待完成任务
A - 请抄写二叉树最低公共祖先文本中的一段:从含有“According to the definition”的词句开始,到“ft?left:right。”结束。
B - 根据二叉树最低公共祖先文本,示例树中节点5和节点1的最低公共祖先是哪个节点?

给定文本
--*--

Given a binary tree, find the lowest common ancestor (LCA) of two given nodes in the tree.
According to the definition of LCA on Wikipedia: “The lowest common ancestor is defined between two nodes v and w as the lowest node in T that has both v and w as descendants (where we allow a node to be a descendant of itself).”
_______3______
/ \
___5__ ___1__
/ \ / \
6 _2 0 8
/ \
7 4
For example, the lowest common ancestor (LCA) of nodes 5 and 1 is 3. Another example is LCA of nodes 5 and 4 is 5, since a node can be a descendant of itself according to the LCA definition.
解法一:
如果一个node是LCA,那么从n->left和n->right是分别可能找到p和q的,否则会有一个为null。如果其实一个为null,说明LCA在另一外,这就是为什么有left?left:right。
/**
* Definition for a binary tree node.
* struct TreeNode {
* int val;
* TreeNode *left;
* TreeNode *right;
* TreeNode(int x) : val(x), left(NULL), right(NULL) {}
* };
*/
class Solution {
public:
TreeNode* lowestCommonAncestor(TreeNode* root, TreeNode* p, TreeNode* q) {
if(!root || root==p || root==q) return root;
TreeNode* left = lowestCommonAncestor(root->left, p, q);
TreeNode* right = lowestCommonAncestor(root->right, p, q);
if(left&&right) return root;
return left?left:right;
}
};
/**
* Definition for a binary tree node.

--*--

所给材料

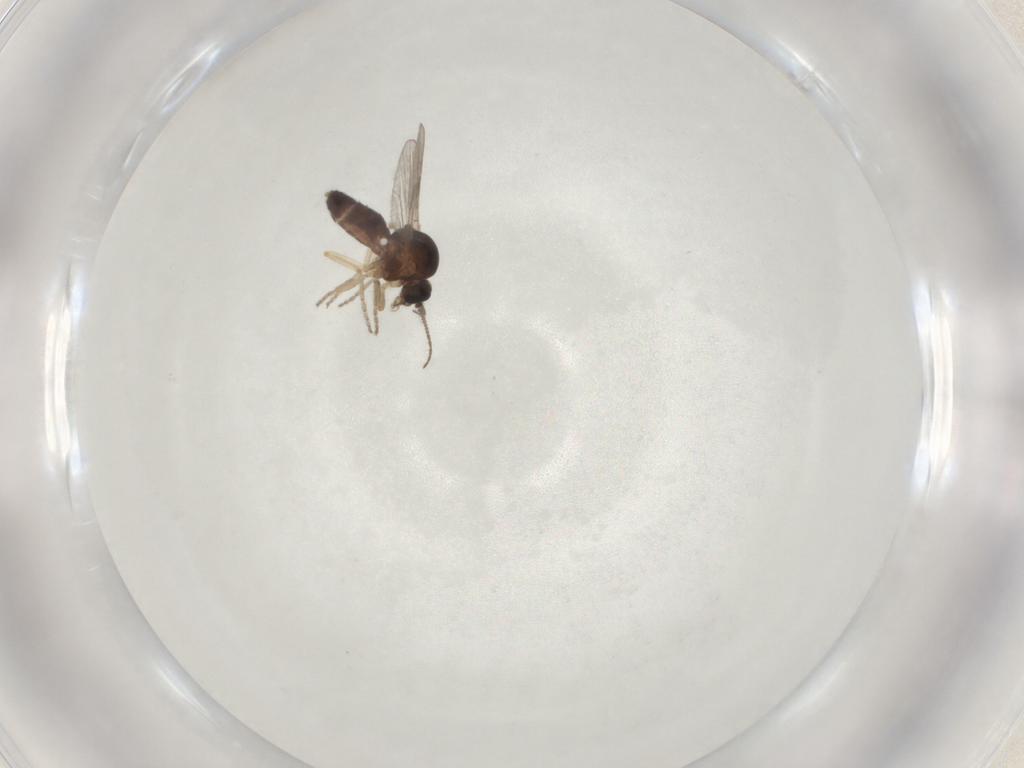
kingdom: Animalia
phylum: Arthropoda
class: Insecta
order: Diptera
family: Ceratopogonidae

--*--

各题答案
A -
According to the definition of LCA on Wikipedia: “The lowest common ancestor is defined between two nodes v and w as the lowest node in T that has both v and w as descendants (where we allow a node to be a descendant of itself).”
_______3______
/ \
___5__ ___1__
/ \ / \
6 _2 0 8
/ \
7 4
For example, the lowest common ancestor (LCA) of nodes 5 and 1 is 3. Another example is LCA of nodes 5 and 4 is 5, since a node can be a descendant of itself according to the LCA definition.
解法一:
如果一个node是LCA,那么从n->left和n->right是分别可能找到p和q的,否则会有一个为null。如果其实一个为null,说明LCA在另一外,这就是为什么有left?left:right。

B - 节点3。